Experts in the Information and Communication Technology (ICT) sector have charged insurance operators to harness Artificial Intelligence(AI) to remain competitive in the national economy and the global market.
The experts, who stated this at the 2024 ORC Workshop organised by the Chartered Insurance Institute of Nigeria (CIIN), in Obanikoro, Lagos yesterday, noted that, insurance industry’s future hinges on its ability to embrace artificial intelligence (AI) if it wants to remain relevant in the near future.
Themed ‘AI and the future of the insurance industry,’ the guest speaker, Dr. Orlando Olumide Odejide, emphasised the transformative power of AI in the insurance industry.
He said: “Primarily, every industry is going to be transformed with artificial intelligence. As such, how can artificial intelligence help this insurance industry, which has to take specific things into consideration? The products that each of the organisations has created; how do they market and sell their policies? How do they determine the premium for their policies? How they do the risk calculation and some insured for each of those policies.
“So, the idea is that end-to-end, artificial intelligence can help, all the way from strategy and product development all the way to claims and reinsurance. The ways, the manner, and the approaches by which artificial intelligence can significantly help to transform the insurance industry.Transform their strategy. Transform them from a revenue generation perspective. Transform them from an enterprise perspective.”
Dr. Odejide, who is the managing partner at A4S& Training Heights, expressed that no organisation would want to be left behind for not adopting the technology.
On his part, the co-speaker, Jimi Fasina, believes the underwriters and the actuaries in insurance companies should begin to step up the game by learning new skills.
He said, “they need the skills for the sake of working successfully with AI vendors because further down the line, there will be issues of ethics with regards to regulators and some of the models that drive machine applications inside those insurance companies.”
He said, some vendors selling applications to the insurance companies right now might not be precise enough in the way they do their fairness judgments, noting that, “So, if we have to make development happen for the sake of making things cheap, for the sake of not misjudging policyholders, that has to happen.
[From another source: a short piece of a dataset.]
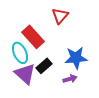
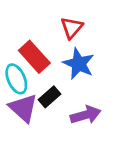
blue star: (76, 58) -> (79, 64), moved, turned 30
purple arrow: (70, 79) -> (86, 115), size x1.5

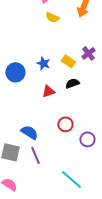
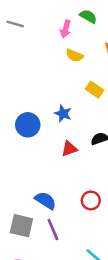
yellow rectangle: (68, 61) -> (95, 90), moved
red circle: (65, 124) -> (91, 200), moved

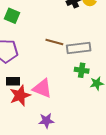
Also, they should be spearheading regulations even before the regulators come to them.”
Fasina, who is the co-founder and CEO of Tsaron Technologies, Limited, listed tools insurance players need to be familiar with. “Insurance professionals need tools like Python, like Halo, a programming language, and data visualisation tools like Power BI, and some of these tools are not that deep the way we software engineers or machine learning engineers would use them, which is why, if they have this basic understanding, it helps them to improve their skill set so to be able to relate with AI vendors and would also help them drive the ethics design with regards to AI implementation in their companies.”
He urged insurance players to keep in mind the consequences of applying AI to their mode of operations.
On her part, the president, Chartered Insurance Institute of Nigeria (CIIN)), Yetunde Ilori, expressed her appreciation for the turnout of the workshop and the rationale behind it.
She stated that the workshop, and particularly the theme, is apt because this is an avenue where “we have representatives from all companies that are writing insurance, broken outfits, and also the lost adjuster, bringing them together under one umbrella and discussing the subject for the moment.”
To her, “the subject for the moment is AI for the future, “but we know the future is here. And unless people are well informed, they won’t take decisive action. So it is time for every part of the industry to begin to think of how to serve the customers better and facilitate our process, which is the opportunity that the workshop has provided everybody.”